What is an agentic AI system?
An agentic AI system is a software architecture in which one or more AI agents can autonomously execute multi-step tasks — calling tools, retrieving data, making decisions, and coordinating with other agents — without requiring a human to approve each step.
The core components of an enterprise agentic system are: an orchestrator agent that receives a task, breaks it into subtasks, and routes them; specialised agents that execute specific functions (research, writing, validation, communication); a tool layer giving agents access to APIs, databases, and external services; a memory layer managing context across interactions; and a governance layer enforcing rules, logging actions, and triggering human escalation.
How process-to-agent translation works
The translation process begins with a structured process audit — typically 2–4 weeks of deep-dive sessions with the people who actually run the workflow. The goal is to document not the official process, but the real one: every exception case, every workaround, every decision that relies on unwritten institutional knowledge.
This documentation becomes the specification from which the agent system is designed.
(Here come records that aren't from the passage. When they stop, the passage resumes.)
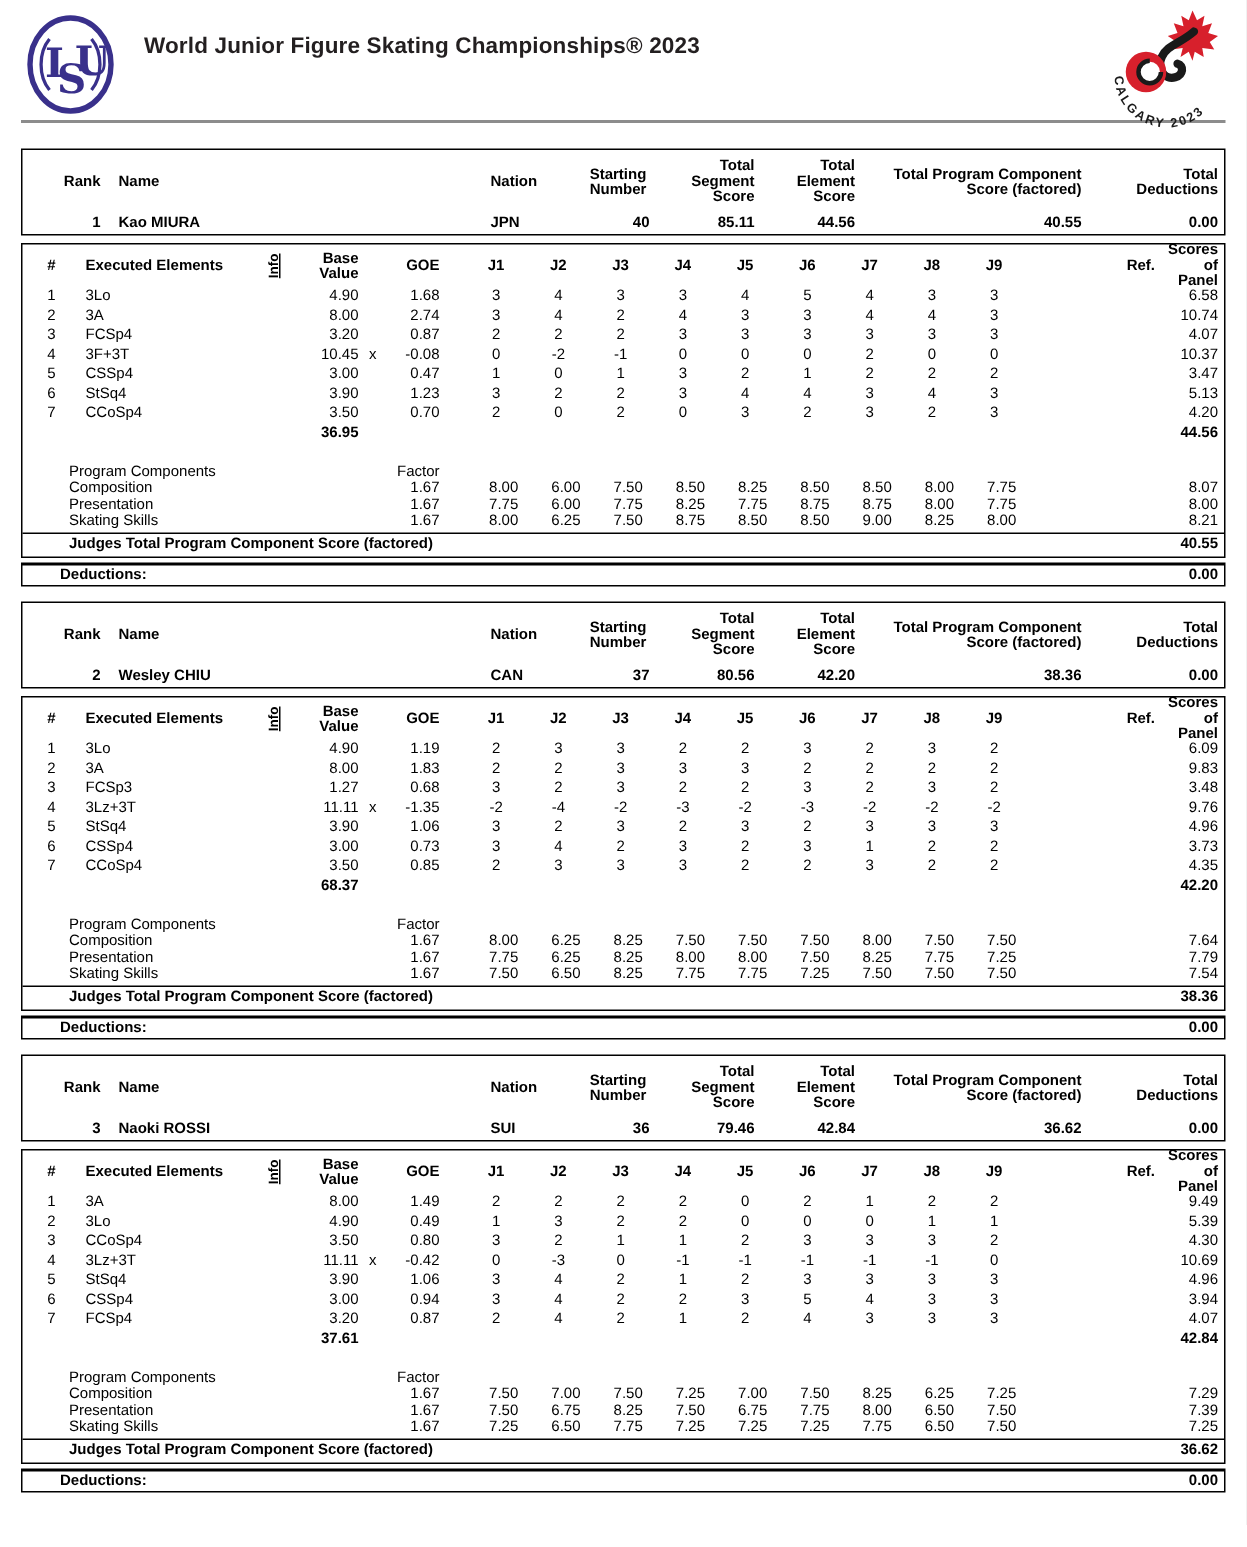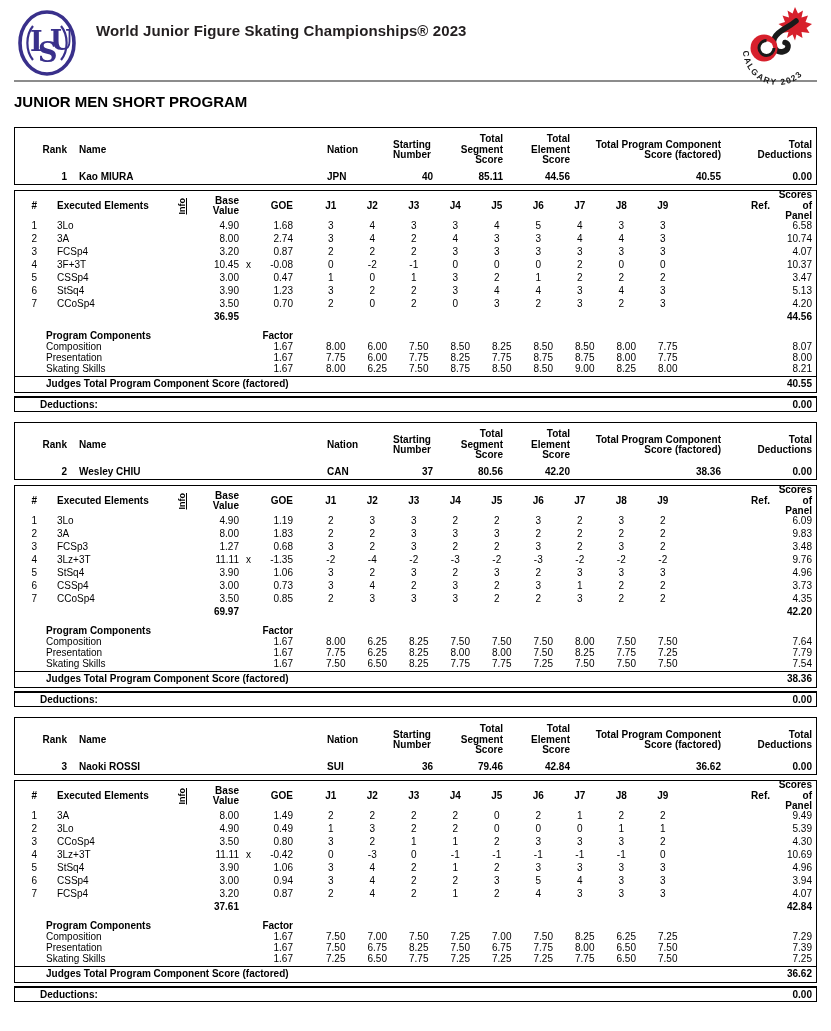--- a/index.html
+++ b/index.html
@@ -59,21 +59,21 @@
   .ec-j { width:41.5px; text-align:center; }
   .ec-fill { flex:1 1 auto; }
   .ec-ref { width:60px; text-align:right; }
   .ec-panel { width:46px; text-align:right; padding-right:4px; }
   .info-rot { display:inline-block; transform:rotate(-90deg); transform-origin:center;
               text-decoration:underline; font-size:9px; }
   .el-row { height:13px; }
   .el-total { height:13px; font-weight:bold; }
 
   
-  .pc-header { height:12px; margin-top:6px; font-weight:bold; }
+  .pc-header { height:12px; margin-top:13px; font-weight:normal; }
   .pc-label { width:218px; padding-left:31px; text-align:left; }
   .pc-factor { width:60px; text-align:right; }
   .pc-row { height:11px; }
   .pc-j { width:41.5px; text-align:right; padding-right:6px; }
   .jt-row { height:13px; margin-top:2px; border-top:1px solid #000; font-weight:bold;gap:30px; }
   .jt-label { flex:1 1 auto; padding-left:31px; text-align:left; }
 
   
   .ded-box { margin-top:3px; height:16px; display:flex; align-items:center;
              justify-content:space-between; font-weight:bold; border-top-width:2px; }
@@ -107,21 +107,20 @@
         <path id="lg-arc" d="M6 44 A 35 35 0 0 0 76 44" fill="none"></path>
         <text font-family="Liberation Sans, sans-serif" font-size="8.5" font-weight="bold" fill="#1a1a1a" letter-spacing="1.6">
           <textPath href="#lg-arc" startOffset="1">CALGARY 2023</textPath>
         </text>
       </svg>
     </div>
   </div>
 
   <div class="rule"></div>
 
-  <div class="h1">JUNIOR MEN SHORT PROGRAM</div>
 
   <div id="skaters">
       <section class="skater-section">
         <div class="box rank-box">
           <div class="row rank-labels">
             <div class="cell rc-rank">Rank</div>
             <div class="cell rc-name">Name</div>
             <div class="cell rc-nation">Nation</div>
             <div class="cell rc-start lblc">Starting
 Number</div>
@@ -589,21 +588,21 @@
             <div class="cell ec-j">2</div>
             <div class="cell ec-j">2</div>
             <div class="cell ec-fill"></div>
             <div class="cell ec-ref"></div>
             <div class="cell ec-panel">4.35</div>
           </div>
           <div class="row el-total">
             <div class="cell ec-num"></div>
             <div class="cell ec-name"></div>
             <div class="cell ec-info"></div>
-            <div class="cell ec-bv">69.97</div>
+            <div class="cell ec-bv">68.37</div>
             <div class="cell ec-fill"></div>
             <div class="cell ec-panel">42.20</div>
           </div>
           <div class="row pc-header">
             <div class="cell pc-label">Program Components</div>
             <div class="cell pc-factor">Factor</div>
           </div>
           <div class="row pc-row">
             <div class="cell pc-label">Composition</div>
             <div class="cell pc-factor">1.67</div>

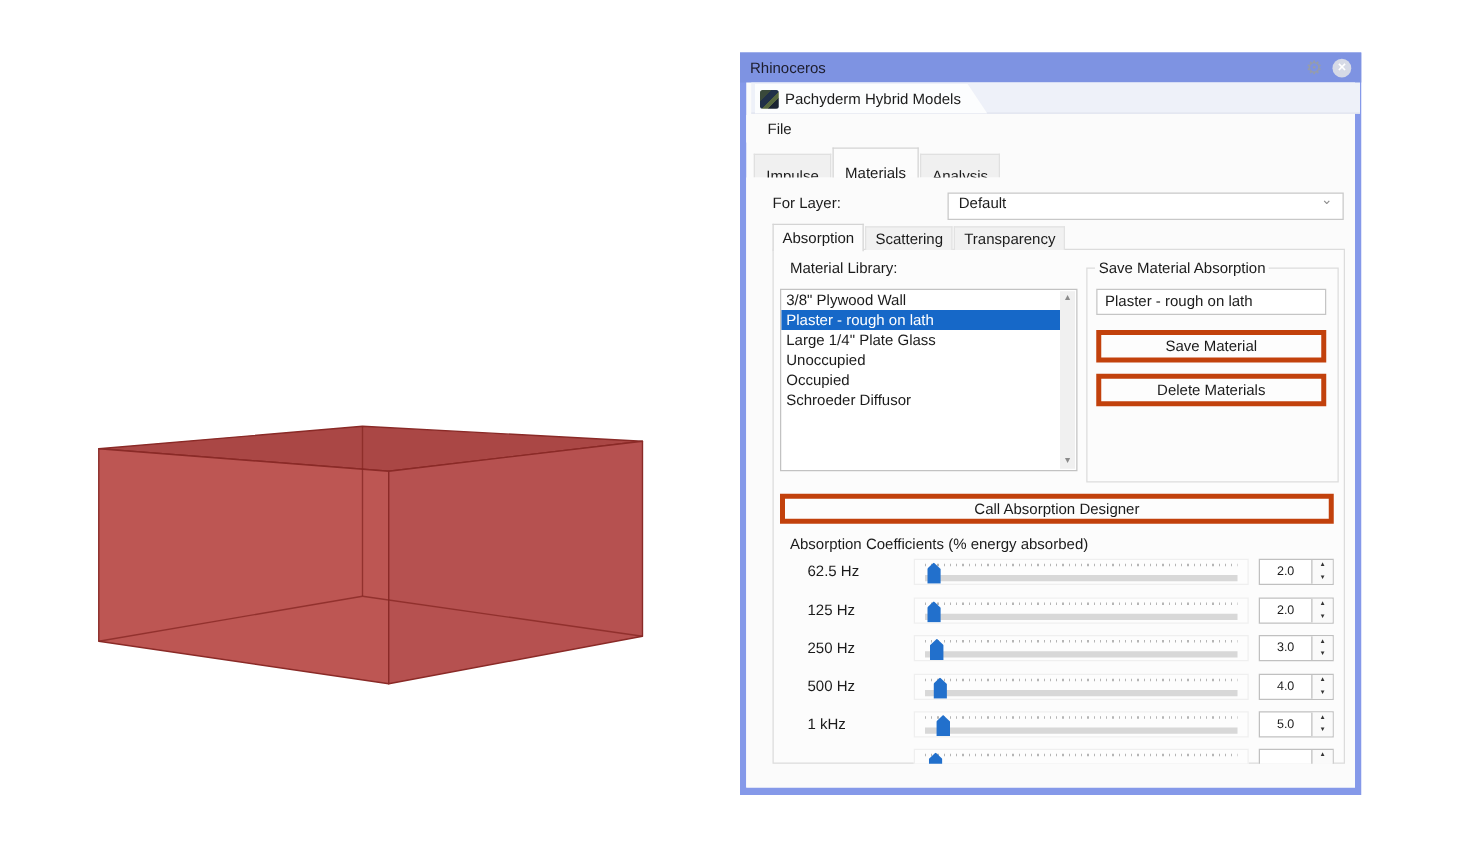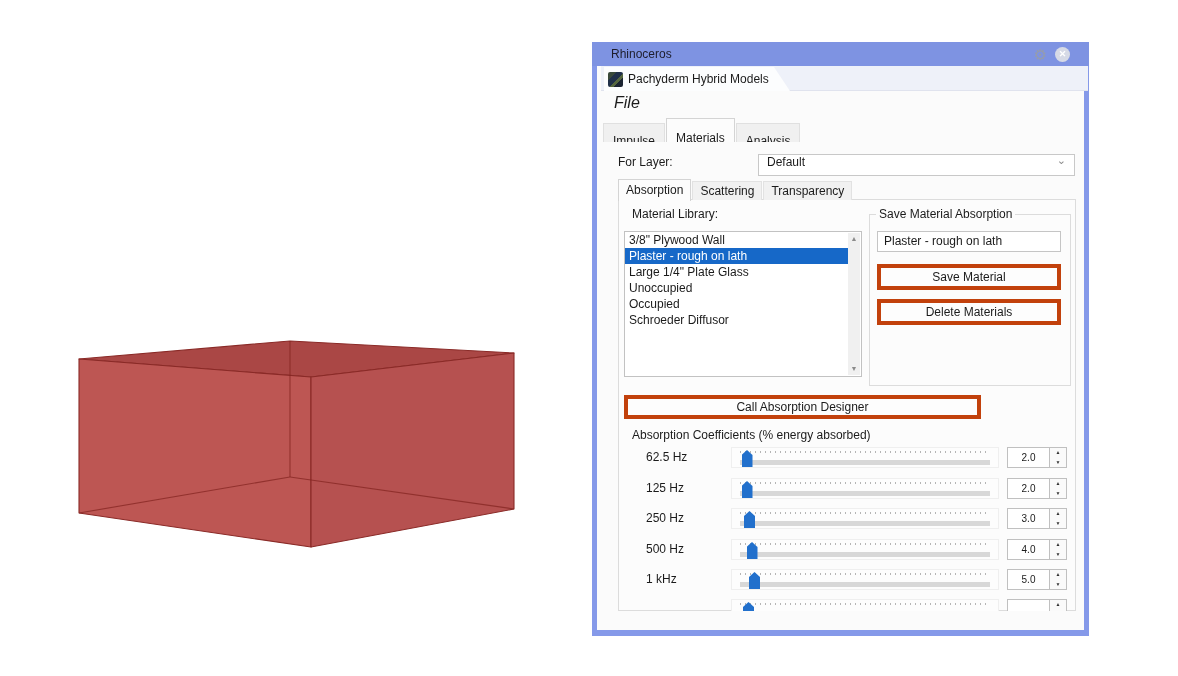--- a/index.html
+++ b/index.html
@@ -9,21 +9,21 @@
 
   
   .viewport { position:absolute; left:60px; top:330px; width:470px; height:230px; }
   .viewport svg { width:100%; height:100%; }
   .viewport polygon { stroke:#8a2a27; stroke-width:1.1; stroke-linejoin:round; }
   .viewport line { stroke:rgba(132,38,34,0.75); stroke-width:1.1; }
 
   
   .window { position:absolute; left:592px; top:42px; width:497px; height:594px;
             background:#8599e9; }
-  .titlebar { height:24px; display:flex; align-items:center; padding:0 19px;
+  .titlebar { height:24px; display:flex; align-items:center; padding:0 8px;
               background:#7e93e2; font-size:12px; color:#1d1d2c; }
   .titlebar .title { flex:1; }
   .gear { font-size:15px; color:#959cac; margin-right:8px; cursor:default; line-height:1; }
   .closebtn { width:15px; height:15px; border-radius:50%; background:#d6dae6;
               color:#ffffff; font-size:9px; font-weight:bold; display:flex;
               align-items:center; justify-content:center; line-height:1; }
   .inner { position:absolute; left:5px; top:24px; width:487px; height:564px;
            background:#fbfbfb; }
 
   
@@ -32,22 +32,22 @@
   .plugin-tab { position:absolute; left:3px; top:1px; height:24px; width:186px;
                 background:#fcfdfe; display:flex; align-items:center; padding-left:4px;
                 clip-path:polygon(0 0, calc(100% - 16px) 0, 100% 100%, 0 100%);
                 font-size:12px; filter:drop-shadow(0 0 1px #c3c9da); }
   .pachy-icon { width:15px; height:15px; margin-right:5px; border-radius:2px;
                 background:linear-gradient(135deg,#39493a 0 30%,#203049 30% 55%,#56673f 55% 70%,#1b2432 70%); }
 
   
   .menu-row { position:absolute; left:0; top:26px; width:100%; height:22px;
               background:#fbfbfb; display:flex; align-items:center; }
-  .menu-file { padding:0 6px; margin-left:11px; font-size:16px; height:20px;
-               display:flex; align-items:center;font-style:italic; }
+  .menu-file { padding:0 6px; margin-left:11px; font-size:12px; height:20px;
+               display:flex; align-items:center; }
 
   
   .main-strip { position:absolute; left:0; top:58px; width:100%; height:18px; }
   .main-strip .tabs { position:absolute; left:6px; bottom:0; display:flex; align-items:flex-end; }
   .mtab { font-size:12px; padding:8px 9px; height:19px; line-height:18px;
           background:#f0f0f0; border:1px solid #e0e0e0; border-bottom:none; margin-right:1px; }
   .mtab.active { height:24px; line-height:22px; background:#fcfcfc;
                  border:1px solid #d4d4d4; border-bottom:none; position:relative; z-index:2; }
 
   
@@ -83,21 +83,21 @@
               border:1px solid #dcdcdc; }
   .group-title { position:absolute; left:6px; top:-8px; background:#fcfcfc;
                  padding:0 3px; font-size:12px; }
   .name-input { position:absolute; left:7px; top:16px; width:184px; height:21px;
                 background:#fff; border:1px solid #c5c5c5; font-size:12px;
                 line-height:19px; padding-left:6px; }
   .btn { background:#fdfdfd; border:4px solid #c2410c; font-size:12px;
          display:flex; align-items:center; justify-content:center; }
   .btn-save   { position:absolute; left:7px; top:49px; width:184px; height:26px; }
   .btn-delete { position:absolute; left:7px; top:84px; width:184px; height:26px; }
-  .btn-designer { position:absolute; left:5px; top:195px; width:357px; height:24px; }
+  .btn-designer { position:absolute; left:5px; top:195px; width:443px; height:24px; }
 
   .coeff-title { position:absolute; left:13px; top:228px; font-size:12px; }
   .rows-viewport { position:absolute; left:0; top:244px; width:456px; height:167px; overflow:hidden; }
   .crow { position:absolute; left:0; width:100%; height:21px; }
   .crow .freq { position:absolute; left:27px; top:0; width:82px; height:21px;
                 line-height:21px; font-size:12px; }
   .slider { position:absolute; left:112px; top:0; width:268px; height:21px;
             background:#fdfdfd; border:1px solid #efefef; }
   .ticks { position:absolute; left:8px; right:8px; top:3px; height:2px;
            background:repeating-linear-gradient(to right,#b5b5b5 0 1px,transparent 1px 5px); }

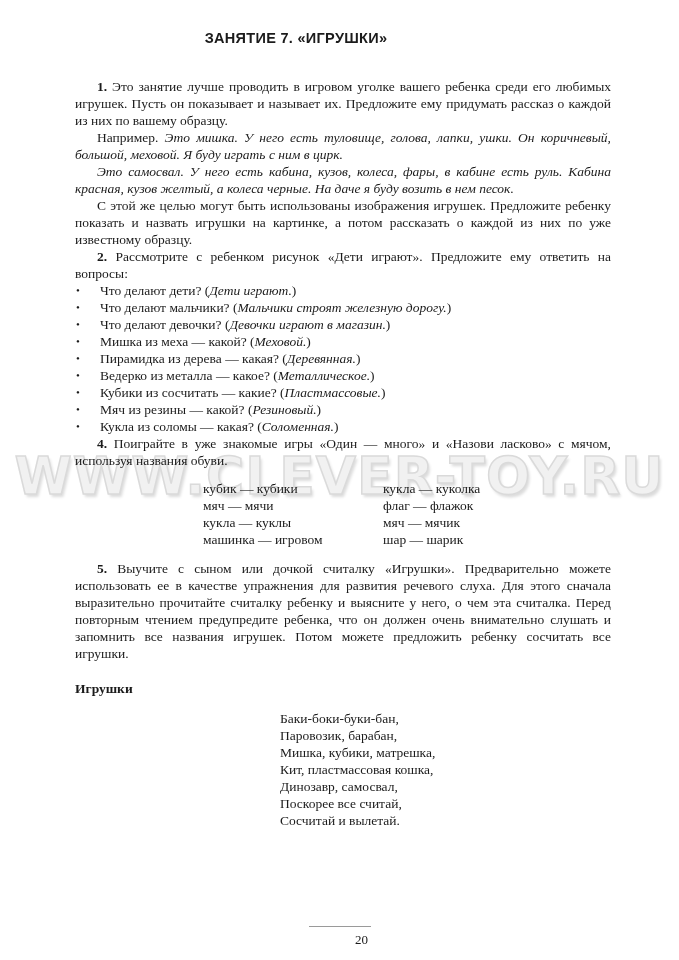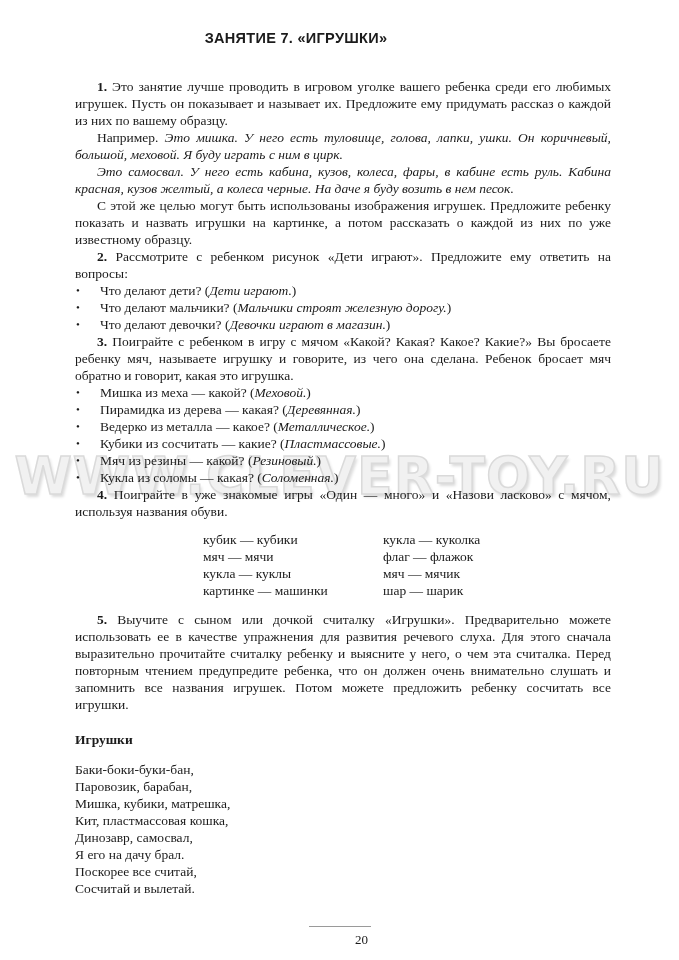--- a/index.html
+++ b/index.html
@@ -27,21 +27,21 @@
   .it { font-style:italic; }
   .bd { font-weight:bold; }
   .bullet-row { display:flex; }
   .bullet-marker { flex:none; width:24px; padding-left:1px; font-size:11px; }
   .bullet-text { flex:1; }
   .words { display:flex; margin:11px 0 12px 128px;gap:24px; }
   .words-col-left { width:156px; }
   .words-col-right { }
   .words div { white-space:nowrap; }
   .heading2 { text-align:left; font-weight:bold; margin:18px 0 13px 0; }
-  .poem { }
+  .poem { margin-left:205px; }
   .watermark {
     position:absolute; top:446px; left:-6px; width:691px;
     text-align:center; white-space:nowrap;
     font-family:"DejaVu Sans", sans-serif;
     font-weight:800; font-size:52px; letter-spacing:1px;
     color:#f1f1f1;
     -webkit-text-stroke:1.5px #dadada;
     text-shadow:2px 3px 3px rgba(0,0,0,0.14);
     z-index:1;
   }
@@ -73,21 +73,20 @@
       <div class="bullet-text"><span>Что делают дети? (</span><span class="it">Дети играют.</span><span>)</span></div>
     </div>
     <div class="bullet-row">
       <span class="bullet-marker">•</span>
       <div class="bullet-text"><span>Что делают мальчики? (</span><span class="it">Мальчики строят железную дорогу.</span><span>)</span></div>
     </div>
     <div class="bullet-row">
       <span class="bullet-marker">•</span>
       <div class="bullet-text"><span>Что делают девочки? (</span><span class="it">Девочки играют в магазин.</span><span>)</span></div>
     </div>
-    <p class="para"><span class="bd">3.</span><span> Поиграйте с ребенком в игру с мячом «Какой? Какая? Какое? Какие?» Вы бросаете ребенку мяч, называете игрушку и говорите, из чего она сделана. Ребенок бросает мяч обратно и говорит, какая это игрушка.</span></p>
     <div class="bullet-row">
       <span class="bullet-marker">•</span>
       <div class="bullet-text"><span>Мишка из меха — какой? (</span><span class="it">Меховой.</span><span>)</span></div>
     </div>
     <div class="bullet-row">
       <span class="bullet-marker">•</span>
       <div class="bullet-text"><span>Пирамидка из дерева — какая? (</span><span class="it">Деревянная.</span><span>)</span></div>
     </div>
     <div class="bullet-row">
       <span class="bullet-marker">•</span>
@@ -104,38 +103,37 @@
     <div class="bullet-row">
       <span class="bullet-marker">•</span>
       <div class="bullet-text"><span>Кукла из соломы — какая? (</span><span class="it">Соломенная.</span><span>)</span></div>
     </div>
     <p class="para"><span class="bd">4.</span><span> Поиграйте в уже знакомые игры «Один — много» и «Назови ласково» с мячом, используя названия обуви.</span></p>
     <div class="words">
       <div class="words-col-left">
         <div>кубик — кубики</div>
         <div>мяч — мячи</div>
         <div>кукла — куклы</div>
-        <div>картинке — машинки</div>
+        <div>машинка — игровом</div>
       </div>
       <div class="words-col-right">
         <div>кукла — куколка</div>
         <div>флаг — флажок</div>
         <div>мяч — мячик</div>
         <div>шар — шарик</div>
       </div>
     </div>
     <p class="para"><span class="bd">5.</span><span> Выучите с сыном или дочкой считалку «Игрушки». Предварительно можете использовать ее в качестве упражнения для развития речевого слуха. Для этого сначала выразительно прочитайте считалку ребенку и выясните у него, о чем эта считалка. Перед повторным чтением предупредите ребенка, что он должен очень внимательно слушать и запомнить все названия игрушек. Потом можете предложить ребенку сосчитать все игрушки.</span></p>
     <div class="heading2">Игрушки</div>
     <div class="poem">
       <div>Баки-боки-буки-бан,</div>
       <div>Паровозик, барабан,</div>
       <div>Мишка, кубики, матрешка,</div>
       <div>Кит, пластмассовая кошка,</div>
       <div>Динозавр, самосвал,</div>
-      <div>Я его на дачу брал.</div>
       <div>Поскорее все считай,</div>
       <div>Сосчитай и вылетай.</div>
     </div>
   </div>
 
 <div class="footer">
   <div class="footer-rule"></div>
   <div class="page-number">20</div>
 </div>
Each decision node becomes an agent routing rule. Each exception case becomes a handling instruction. Each human judgement call becomes either an agent capability or a human-in-the-loop trigger. The output is an agent system that can reliably handle the 80–90% of cases the workflow produces, while intelligently routing the edge cases to the right human.
RAG and enterprise knowledge
Retrieval-Augmented Generation (RAG) allows agents to access a company's proprietary knowledge — internal documents, product specs, process guides, historical records — without training a custom model. This is the standard approach for enterprise AI because it is more practical, more cost-effective, and easier to keep updated than fine-tuning.
In a well-designed RAG system, agents retrieve only the most relevant information for a given task and use it as precise context — rather than relying on general training data that may be outdated or incorrect for your specific domain.